Ecouter la chronique du jour sur le blog de "Matin première".


Sherlock Holmes, lui, poursuit une existence qui ferait pâlir d’envie Sir Arthur Conan Doyle, son géniteur, qui tenta de le noyer une fois déjà dans les chutes suisses du Reichenbach avant de le ressusciter quatre ans plus tard à la demande générale d’un public qui s’en va régulièrement consulter ses mânes dès qu’il est question d’une énigme à résoudre. Ainsi, plusieurs romanciers l’ont-ils convoqué ces derniers temps pour résoudre l’une ou l’autre affaire laissée en jachère et ces écrivains ont en commun de poser la même question : les personnages de fiction, dès lors qu’ils accèdent à une notoriété quasi universelle, sont-ils toujours des personnages de fiction ?

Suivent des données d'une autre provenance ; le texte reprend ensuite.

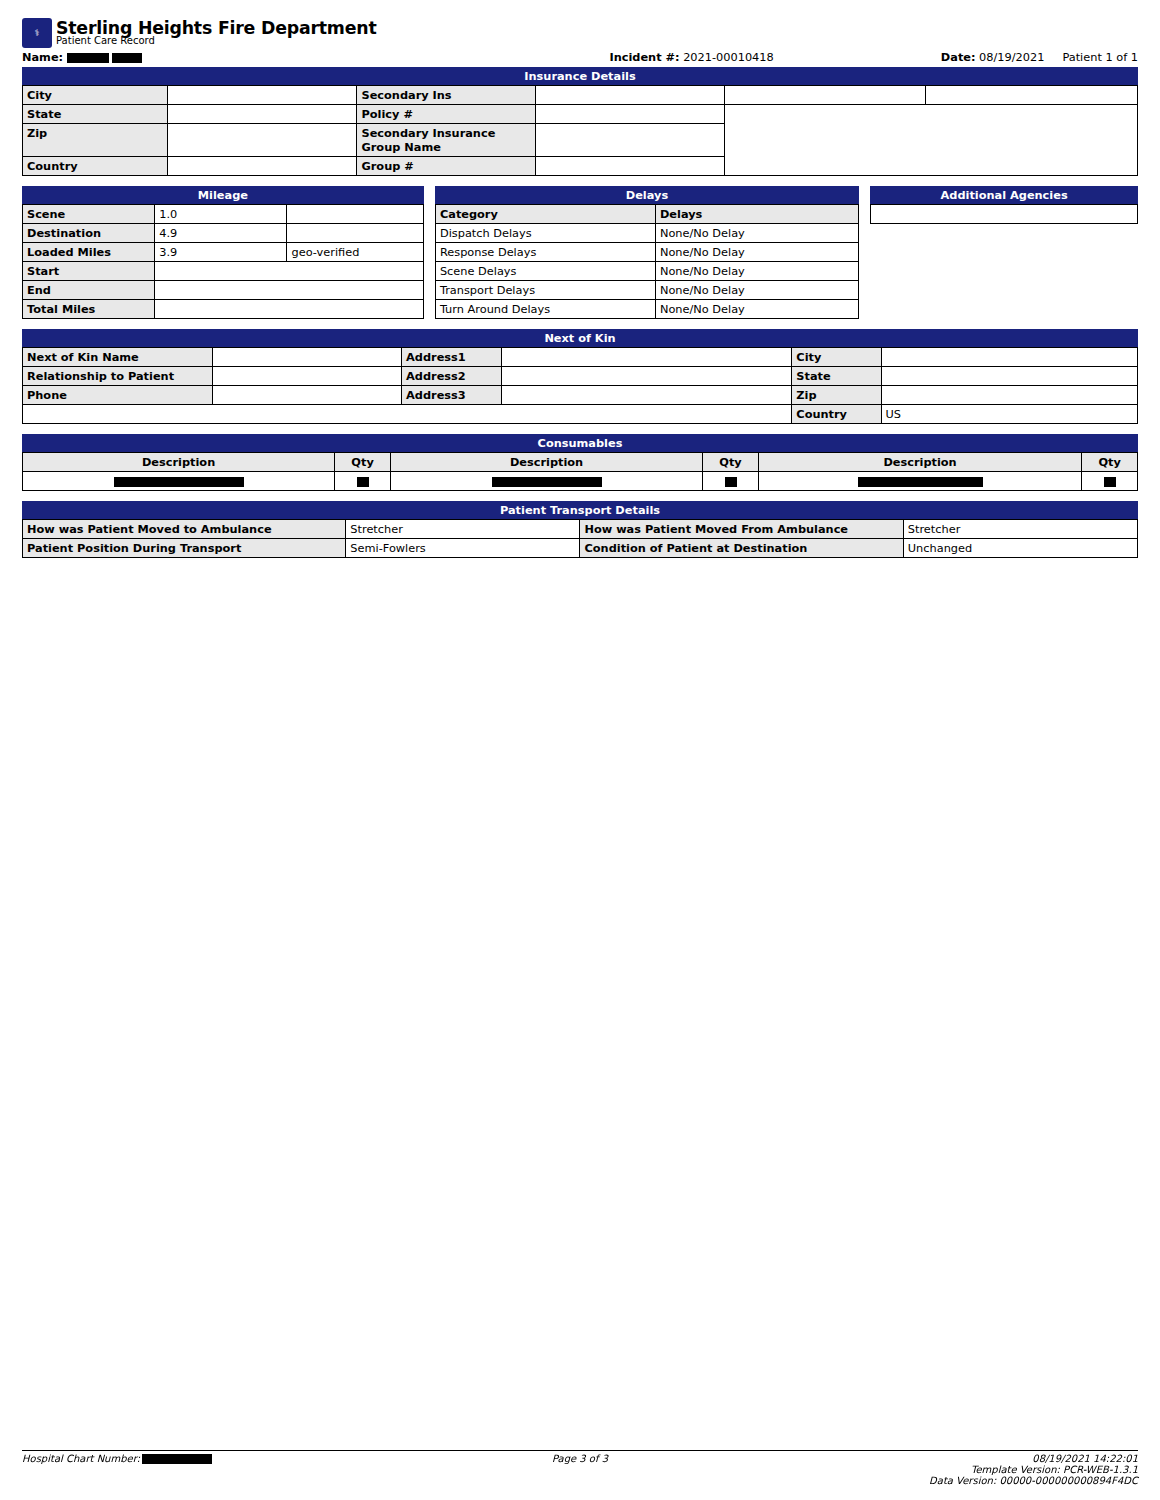| ⚕ | Sterling Heights Fire Department Patient Care Record |
| Name: | Incident #: 2021-00010418 | Date: 08/19/2021 Patient 1 of 1 |
Insurance Details
| City | | Secondary Ins | | | |
| State | | Policy # | | | |
| Zip | | Secondary Insurance Group Name | | | |
| Country | | Group # | | | |
| Mileage / Scene / 1.0 / / / Destination / 4.9 / / / Loaded Miles / 3.9 / geo-verified / / Start / / / End / / / Total Miles / / | | Delays / Category / Delays / / Dispatch Delays / None/No Delay / / Response Delays / None/No Delay / / Scene Delays / None/No Delay / / Transport Delays / None/No Delay / / Turn Around Delays / None/No Delay / | | Additional Agencies |
Next of Kin
| Next of Kin Name | | Address1 | | City | |
| Relationship to Patient | | Address2 | | State | |
| Phone | | Address3 | | Zip | |
| | | | | Country | US |
Consumables
| Description | Qty | Description | Qty | Description | Qty |
Patient Transport Details
| How was Patient Moved to Ambulance | Stretcher | How was Patient Moved From Ambulance | Stretcher |
| Patient Position During Transport | Semi-Fowlers | Condition of Patient at Destination | Unchanged |
| Hospital Chart Number: | Page 3 of 3 | 08/19/2021 14:22:01 Template Version: PCR-WEB-1.3.1 Data Version: 00000-000000000894F4DC |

Ne peuvent-il pas, célèbres et adulés qu’ils sont, aider les actions concrètes des hommes, soutenir leur moral, encourager leur volonté ? Ne sont-ils pas, en d’autres termes, dotés d’une vie propre qui influencerait les nôtres ? Car qui, à la fin, est le plus virtuel ? Sherlock Holmes, Tintin ou Scarlett O’Hara que nous connaissons tous, ou bien la noria d’anonymes bien vivants dont nous croisons le chemin, mais avec qui nous ne partagerons jamais rien… Alors je vous pose la question : à qui finalement vaut-il mieux se fier, du virtuel ou du réel ?
Et on en est à se demander si cette question n’a pas effleuré la police routière de notre pays de bonne humeur dont on a appris hier que, par manque d’effectifs, elle soufflait elle-même dans les ethylotests lors des contrôles d’alcoolémie, réalisant par là une opération très réellement virtuelle ou très virtuellement réelle, c’est comme on voudra. On aura donc compris, chers auditeurs contemporains, chères auditrices postmodernes, que nous vivons dans un monde, où finalement, il vaut mieux se confier aux apparences. Allez, bonne journée et puis aussi bonne chance.